Chile’s economic resilience.

By Soledad Soza


Chile has an open economy and therefore connected with the global market through numerous FTA’s signed with major commercial partners.  Its biggest fiscal revenues come from copper mining exports. China became its biggest buyer during the boom of commodities, which came to account for a yearly 5 % growth in the super commodity cycle (2004-2011). China’s accelerated growth was a driver in sales around the globe and particularly for Chilean copper exports; however, a fiscal rule in force since transition to democracy (1990) meant the implementation anti-cyclic policies, i.e. Chile wisely invested its revenues from copper sales on infrastructure and public goods and did not exceed imports over export.  The super commodity cycle allowed for stability and governance and fiscal saving.  During the 25-year-political cycle, CODELCO, the national-owned copper company accounted for 15% of the country’s GDP.  Additionally, revenues derive from other raw material exports that include salmon, wood, fruits, and wine, in a diversified export matrix.

The subprime crisis of 2008 and the European slowdown in 2009 did not hit Chile seriously.  Sound macroeconomic policies, fiscal austerity, and wise investment have provided the necessary shield against economic shocks.  However, the current volatility in global markets by China’s decision to change its matrix from manufacturing to service-oriented has produced continued uncertainty and instability in global stock markets. The fall in commodities, the strengthening of the dollar and FED’s announcement to raise interests provide a negative scenario for Latin America.  Bloomberg estimates that Chile has a 5% chance to be hit by a recession phase as China continues slowdown. Thanks to prudent macroeconomics policies, Standard & Poor’s have again confirmed AA+ on financial resilience in Chile.

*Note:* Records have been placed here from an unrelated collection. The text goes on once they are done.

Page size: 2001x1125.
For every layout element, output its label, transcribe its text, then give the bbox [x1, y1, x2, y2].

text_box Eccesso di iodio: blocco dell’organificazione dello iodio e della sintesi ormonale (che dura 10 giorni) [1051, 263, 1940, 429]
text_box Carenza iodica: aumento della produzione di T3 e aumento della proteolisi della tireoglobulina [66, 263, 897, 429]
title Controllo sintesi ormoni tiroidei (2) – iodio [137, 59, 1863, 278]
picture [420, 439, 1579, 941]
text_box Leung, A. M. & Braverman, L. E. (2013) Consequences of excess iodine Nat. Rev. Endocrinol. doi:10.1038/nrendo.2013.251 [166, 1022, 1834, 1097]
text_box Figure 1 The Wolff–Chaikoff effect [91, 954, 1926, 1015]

risk opportunity cooper graphic


Due to China’s slowdown, an appreciated dollar and the fall in oil prices, volatility, and instability in the global markets threaten emerging countries in 2016.  The Latin American and Caribbean countries see their raw material prices go down. China’s slowdown is affecting the market and the region exports, particularly mining products from Chile.  The FED’s announcement to gradually raise the interest rate did not hit the market severely but it is beginning to affect imports and inflation rate in emerging economies with an appreciated dollar.  Countries that did not invest wisely on China’s demand for raw materials are more likely to be hit, those countries like Chile that invested wisely and handled their balance sheet in order will cope better.  The copper boom in Chile has meant exploration projects to replace old mines; these will go forward despite China’s slowdown. Chile is not only the biggest copper producer in the globe but also concentrates 35% of additional unexplored resources worldwide; as a consequence, a limit on production will go slower than expected. Therefore, copper price will still be low in 2016 (around US$ 2) and this trend will probably continue in 2017 and 2018, due to overproduction worldwide and costly exploration projects.  Prices may go up (around US$3) by 2018 when companies manage to limit production. CODELCO’s lower sales will be a source of major concern for the Government in 2016.  Copper price at US$ 2 or below means practically zero revenues for the state. Against a negative scenario of a copper price below US 2, the fiscal rule in force means the implementation of a tightened budget by which Chile limits its social expenditure.



Responsible fiscal policies provide Chile with resilience to cope with a negative scenario.   This trend of moderation and anti-cyclic measures allow for Chilean pragmatism to continue to prioritize macroeconomic targets and keep inflation rate at 3%.  Chile is issuing bonds at 4% interest rate with a favorable spread, which is a sign of confidence in Chile’s stable financial sector.  Opportunity for   Chile to boost its diversified matrix, i.e. salmon, fruits, wood, etc. to its commercial partners in 2016.  As in 2015 both America and China dropped their barriers on imports from Chile as part of their phase-out agreement to reach 0% tariffs,  the local food industry can find additional incentives for bigger sales.  Furthermore, the signature of the TPP by 2016 in Auckland, NZ, by all 12 members (including the USA)  appears as a major opportunity to sell products from a diversified matrix to the rest of the world, once TPP is ratified in each member's  house of senate in a period of 2 years.